Over-population leads to economic insecurity and social unrest. Unrest and insecurity lead to more control by central governments and an increase of their power. In the absence of a constitutional tradition, this increased power will probably be exercised in a dictatorial fashion. Even if Communism had never been invented, this would be likely to happen. But Communism has been invented. Given this fact, the probability of over-population leading through unrest to dictatorship becomes a virtual certainty. It is a pretty safe bet that, twenty years from now, all the world’s over-populated and underdeveloped countries will be under some form of totalitarian rule—probably by the Communist party.”

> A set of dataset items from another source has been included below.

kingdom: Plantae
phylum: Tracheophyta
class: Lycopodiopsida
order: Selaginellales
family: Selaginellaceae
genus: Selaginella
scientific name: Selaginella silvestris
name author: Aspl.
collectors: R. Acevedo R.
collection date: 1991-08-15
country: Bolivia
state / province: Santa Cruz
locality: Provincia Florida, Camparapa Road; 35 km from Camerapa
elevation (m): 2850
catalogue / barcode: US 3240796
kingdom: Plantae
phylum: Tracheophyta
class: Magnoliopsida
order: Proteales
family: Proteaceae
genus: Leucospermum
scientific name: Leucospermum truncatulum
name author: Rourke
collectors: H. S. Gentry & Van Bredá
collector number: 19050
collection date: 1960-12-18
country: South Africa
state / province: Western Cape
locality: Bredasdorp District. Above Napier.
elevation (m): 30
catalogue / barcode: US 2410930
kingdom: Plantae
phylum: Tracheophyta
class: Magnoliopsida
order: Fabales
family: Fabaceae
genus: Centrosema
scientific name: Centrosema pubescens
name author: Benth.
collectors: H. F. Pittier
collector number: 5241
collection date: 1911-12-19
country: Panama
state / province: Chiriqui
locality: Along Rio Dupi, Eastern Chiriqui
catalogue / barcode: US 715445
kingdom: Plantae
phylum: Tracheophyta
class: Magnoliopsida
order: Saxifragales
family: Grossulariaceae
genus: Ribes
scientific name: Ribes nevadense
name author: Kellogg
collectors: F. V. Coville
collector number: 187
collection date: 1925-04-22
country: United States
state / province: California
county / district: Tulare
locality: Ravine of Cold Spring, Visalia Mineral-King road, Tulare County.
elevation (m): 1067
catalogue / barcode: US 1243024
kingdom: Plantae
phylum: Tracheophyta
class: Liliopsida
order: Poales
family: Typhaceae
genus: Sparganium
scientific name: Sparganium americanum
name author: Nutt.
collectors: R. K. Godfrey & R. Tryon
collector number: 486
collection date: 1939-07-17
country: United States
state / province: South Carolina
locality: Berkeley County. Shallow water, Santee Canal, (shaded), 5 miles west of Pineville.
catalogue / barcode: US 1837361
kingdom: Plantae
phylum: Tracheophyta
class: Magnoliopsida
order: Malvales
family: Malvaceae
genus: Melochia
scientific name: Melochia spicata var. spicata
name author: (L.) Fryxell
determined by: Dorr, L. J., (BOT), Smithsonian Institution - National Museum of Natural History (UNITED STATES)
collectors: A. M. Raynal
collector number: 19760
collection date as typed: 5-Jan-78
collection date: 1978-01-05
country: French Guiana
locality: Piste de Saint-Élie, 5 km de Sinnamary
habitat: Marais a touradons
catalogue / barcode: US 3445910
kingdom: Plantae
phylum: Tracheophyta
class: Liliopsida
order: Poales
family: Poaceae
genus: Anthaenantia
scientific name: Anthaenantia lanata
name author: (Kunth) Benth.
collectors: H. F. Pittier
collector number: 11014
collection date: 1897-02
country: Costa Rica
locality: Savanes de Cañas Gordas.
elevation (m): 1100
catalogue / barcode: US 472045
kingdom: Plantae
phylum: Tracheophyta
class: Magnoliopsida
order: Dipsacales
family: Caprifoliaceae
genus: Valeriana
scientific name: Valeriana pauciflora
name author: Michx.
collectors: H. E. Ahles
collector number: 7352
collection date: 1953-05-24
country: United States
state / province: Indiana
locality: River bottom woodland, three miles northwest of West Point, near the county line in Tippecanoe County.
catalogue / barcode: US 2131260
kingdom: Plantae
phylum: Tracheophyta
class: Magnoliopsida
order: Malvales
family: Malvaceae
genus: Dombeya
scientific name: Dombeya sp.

Over-population, Over-organization, and Freedom

The picture of the Age of Over-Population and its freedom hampering tendencies have been highlighted through the challenges both of higher human population growth rates and the challenges that come with emergent behaviors across increasingly large groups of humans for which behavioral contagion may quickly spread. I have only attempted to point to the contours of the arguments and some of the evidence available for them, and illustrate some points with short stories.

While concerns for resource depletion, poverty, and infant mortality rates are reduced thanks to advances in science and technology, as the global population approaches 8 billion humans, and the global growth rate remains about 1% (and significantly higher in particular regions), significant concerns remain for environmental degradation, pandemics, and political and social conflict, and correspondingly human freedom.

The Age of Over-population has aided in ushering in the Age of Over-organization. With more people, more crowded together, with more complex technologies all shuffled together in a sea of rapidly rising increases, there has been pressure towards more organization and organizations themselves have evolved into new and more powerful structures as they too have responded to an environment of increasing numbers of humans with increasingly powerful technologies.